* Written task 1
Please write out the records, starting with their first line and going on through the line that contains "- Функциональность: Отображение полной", with both ends included and the pictures left out.

* Provided text
_ _ _ _ _
We present SMA CO ( 2–1 ) observations toward the protostellar jet driven by SVS 13 A , a variable protostar in the NGC 1333 star-forming region .
The SMA CO ( 2–1 ) images show an extremely high-velocity jet composed of a series of molecular “ bullets ” .
Based on the SMA CO observations , we discover clear and large systematic velocity gradients , perpendicular to the jet axis , in the blueshifted and redshifted bullets .
After discussing several alternative interpretations , such as twin-jets , jet precession , warped disk , and internal helical shock , we suggest that the systematic velocity gradients observed in the bullets result from the rotation of the SVS 13 A jet .
From the SMA CO images , the measured rotation velocities are 11.7–13.7 km s ^ { -1 } for the blueshifted bullet and 4.7 \pm 0.5 km s ^ { -1 } for the redshifted bullet .
The estimated specific angular momenta of the two bullets are comparable to those of dense cores , about 10 times larger than those of protostellar envelopes , and about 20 times larger than those of circumstellar disks .
If the velocity gradients are due to the rotation of the SVS 13 A jet , the significant amount of specific angular momenta of the bullets indicates that the rotation of jets/outflows is a key mechanism to resolve the so-called “ angular momentum problem ” in the field of star formation .
The kinematics of the bullets suggests that the jet launching footprint on the disk has a radius of \sim 7.2–7.7 au , which appears to support the extended disk-wind model .
We note that further observations are needed to comprehensively understand the kinematics of the SVS 13 A jet , in order to confirm the rotation nature of the bullets .
_ _ _ _ _
* Supplied material
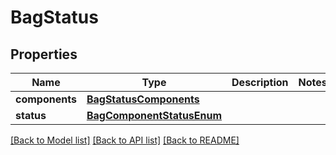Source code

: # BagStatus

## Properties
Name | Type | Description | Notes
------------ | ------------- | ------------- | -------------
**components** | [**BagStatusComponents**](BagStatusComponents.md) |  | 
**status** | [**BagComponentStatusEnum**](BagComponentStatusEnum.md) |  | 

[[Back to Model list]](../README.md#documentation-for-models) [[Back to API list]](../README.md#documentation-for-api-endpoints) [[Back to README]](../README.md)


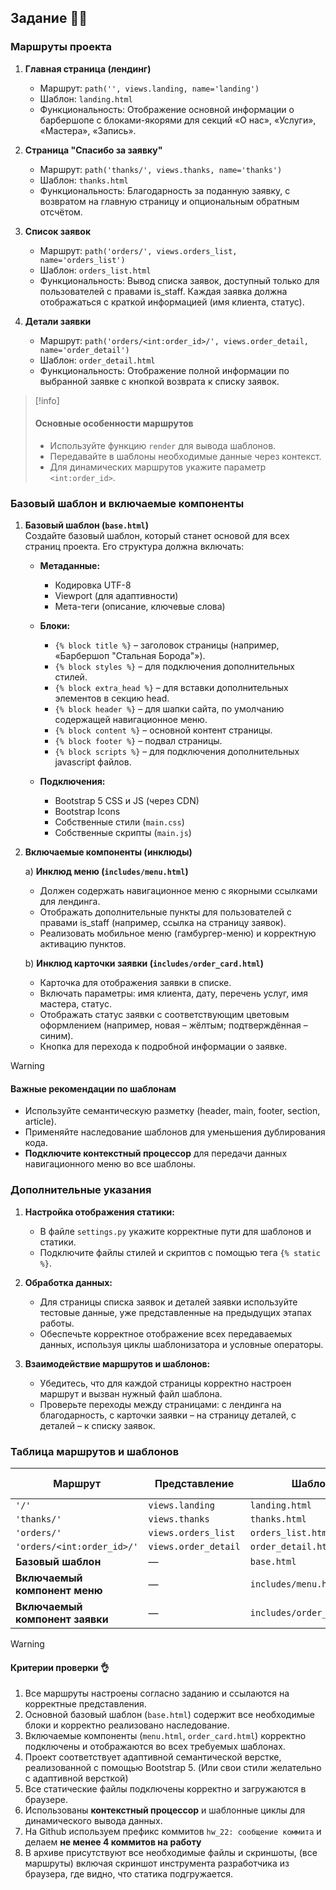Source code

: ## Задание 👷‍♂️

### Маршруты проекта

1. **Главная страница (лендинг)**
   - Маршрут: `path('', views.landing, name='landing')`
   - Шаблон: `landing.html`
   - Функциональность: Отображение основной информации о барбершопе с блоками-якорями для секций «О нас», «Услуги», «Мастера», «Запись».  

2. **Страница "Спасибо за заявку"**
   - Маршрут: `path('thanks/', views.thanks, name='thanks')`
   - Шаблон: `thanks.html`
   - Функциональность: Благодарность за поданную заявку, с возвратом на главную страницу и опциональным обратным отсчётом.

3. **Список заявок**
   - Маршрут: `path('orders/', views.orders_list, name='orders_list')`
   - Шаблон: `orders_list.html`
   - Функциональность: Вывод списка заявок, доступный только для пользователей с правами is_staff. Каждая заявка должна отображаться с краткой информацией (имя клиента, статус).

4. **Детали заявки**
   - Маршрут: `path('orders/<int:order_id>/', views.order_detail, name='order_detail')`
   - Шаблон: `order_detail.html`
   - Функциональность: Отображение полной информации по выбранной заявке с кнопкой возврата к списку заявок.

>[!info]
>
>#### Основные особенности маршрутов
>
>- Используйте функцию `render` для вывода шаблонов.  
>- Передавайте в шаблоны необходимые данные через контекст.  
>- Для динамических маршрутов укажите параметр `<int:order_id>`.

### Базовый шаблон и включаемые компоненты

1. **Базовый шаблон (`base.html`)**  
   Создайте базовый шаблон, который станет основой для всех страниц проекта. Его структура должна включать:

   - **Метаданные:**
     - Кодировка UTF-8  
     - Viewport (для адаптивности)  
     - Мета-теги (описание, ключевые слова)

   - **Блоки:**
     - `{% block title %}` – заголовок страницы (например, «Барбершоп "Стальная Борода"»).  
     - `{% block styles %}` – для подключения дополнительных стилей.  
     - `{% block extra_head %}` – для вставки дополнительных элементов в секцию head.  
     - `{% block header %}` – для шапки сайта, по умолчанию содержащей навигационное меню.  
     - `{% block content %}` – основной контент страницы.  
     - `{% block footer %}` – подвал страницы.  
     - `{% block scripts %}` – для подключения дополнительных javascript файлов.

   - **Подключения:**
     - Bootstrap 5 CSS и JS (через CDN)  
     - Bootstrap Icons  
     - Собственные стили (`main.css`)  
     - Собственные скрипты (`main.js`)

2. **Включаемые компоненты (инклюды)**

   a) **Инклюд меню (`includes/menu.html`)**  
      - Должен содержать навигационное меню с якорными ссылками для лендинга.  
      - Отображать дополнительные пункты для пользователей с правами is_staff (например, ссылка на страницу заявок).  
      - Реализовать мобильное меню (гамбургер-меню) и корректную активацию пунктов.

   b) **Инклюд карточки заявки (`includes/order_card.html`)**  
      - Карточка для отображения заявки в списке.  
      - Включать параметры: имя клиента, дату, перечень услуг, имя мастера, статус.  
      - Отображать статус заявки с соответствующим цветовым оформлением (например, новая – жёлтым; подтверждённая – синим).  
      - Кнопка для перехода к подробной информации о заявке.

>[!warning]
>
>#### Важные рекомендации по шаблонам
>
>- Используйте семантическую разметку (header, main, footer, section, article).  
>- Применяйте наследование шаблонов для уменьшения дублирования кода.  
>- **Подключите контекстный процессор** для передачи данных навигационного меню во все шаблоны.

### Дополнительные указания

1. **Настройка отображения статики:**
   - В файле `settings.py` укажите корректные пути для шаблонов и статики.
   - Подключите файлы стилей и скриптов с помощью тега `{% static %}`.

2. **Обработка данных:**
   - Для страницы списка заявок и деталей заявки используйте тестовые данные, уже представленные на предыдущих этапах работы.
   - Обеспечьте корректное отображение всех передаваемых данных, используя циклы шаблонизатора и условные операторы.

3. **Взаимодействие маршрутов и шаблонов:**
   - Убедитесь, что для каждой страницы корректно настроен маршрут и вызван нужный файл шаблона.
   - Проверьте переходы между страницами: с лендинга на благодарность, с карточки заявки – на страницу деталей, с деталей – к списку заявок.

### Таблица маршрутов и шаблонов

| Маршрут                         | Представление        | Шаблон                     | Псевдоним маршрута  |
| ------------------------------- | -------------------- | -------------------------- | ------------------- |
| `'/'`                          | `views.landing`      | `landing.html`             | `landing`           |
| `'thanks/'`                    | `views.thanks`       | `thanks.html`              | `thanks`            |
| `'orders/'`                    | `views.orders_list`  | `orders_list.html`         | `orders_list`       |
| `'orders/<int:order_id>/'`       | `views.order_detail` | `order_detail.html`        | `order_detail`      |
| **Базовый шаблон**              | —                    | `base.html`                | —                   |
| **Включаемый компонент меню**   | —                    | `includes/menu.html`       | —                   |
| **Включаемый компонент заявки** | —                    | `includes/order_card.html` | —                   |

>[!warning]
>
>#### Критерии проверки 👌
>
>1. Все маршруты настроены согласно заданию и ссылаются на корректные представления.  
>2. Основной базовый шаблон (`base.html`) содержит все необходимые блоки и корректно реализовано наследование.  
>3. Включаемые компоненты (`menu.html`, `order_card.html`) корректно подключены и отображаются во всех требуемых шаблонах.  
>4. Проект соответствует адаптивной семантической верстке, реализованной с помощью Bootstrap 5. (Или свои стили желательно с адаптивной версткой)  
>5. Все статические файлы подключены корректно и загружаются в браузере.  
>6. Использованы **контекстный процессор** и шаблонные циклы для динамического вывода данных.
>7. На Github используем префикс коммитов `hw_22: сообщение коммита` и делаем **не менее 4 коммитов на работу**
>8. В архиве присутствуют все необходимые файлы и скриншоты, (все маршруты) включая скриншот инструмента разработчика из браузера, где видно, что статика подгружается.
_ _ _ _ _
* Written task 2
Answer these about the abstract on the SVS 13 A jet:
(a) In which star-forming region is SVS 13 A located?
(b) What rotation velocity was measured for the redshifted bullet?
(c) What radius is suggested for the jet launching footprint on the disk?

* Answer section 1
Source code

: # BagStatus

## Properties
Name | Type | Description | Notes
------------ | ------------- | ------------- | -------------
**components** | [**BagStatusComponents**](BagStatusComponents.md) |  | 
**status** | [**BagComponentStatusEnum**](BagComponentStatusEnum.md) |  | 

[[Back to Model list]](../README.md#documentation-for-models) [[Back to API list]](../README.md#documentation-for-api-endpoints) [[Back to README]](../README.md)


Source code

: ## Задание 👷‍♂️

### Маршруты проекта

1. **Главная страница (лендинг)**
   - Маршрут: `path('', views.landing, name='landing')`
   - Шаблон: `landing.html`
   - Функциональность: Отображение основной информации о барбершопе с блоками-якорями для секций «О нас», «Услуги», «Мастера», «Запись».  

2. **Страница "Спасибо за заявку"**
   - Маршрут: `path('thanks/', views.thanks, name='thanks')`
   - Шаблон: `thanks.html`
   - Функциональность: Благодарность за поданную заявку, с возвратом на главную страницу и опциональным обратным отсчётом.

3. **Список заявок**
   - Маршрут: `path('orders/', views.orders_list, name='orders_list')`
   - Шаблон: `orders_list.html`
   - Функциональность: Вывод списка заявок, доступный только для пользователей с правами is_staff. Каждая заявка должна отображаться с краткой информацией (имя клиента, статус).

4. **Детали заявки**
   - Маршрут: `path('orders/<int:order_id>/', views.order_detail, name='order_detail')`
   - Шаблон: `order_detail.html`
   - Функциональность: Отображение полной информации по выбранной заявке с кнопкой возврата к списку заявок.

* Answer section 2
(a) NGC 1333
(b) 4.7 ± 0.5 km s⁻¹
(c) About 7.2–7.7 au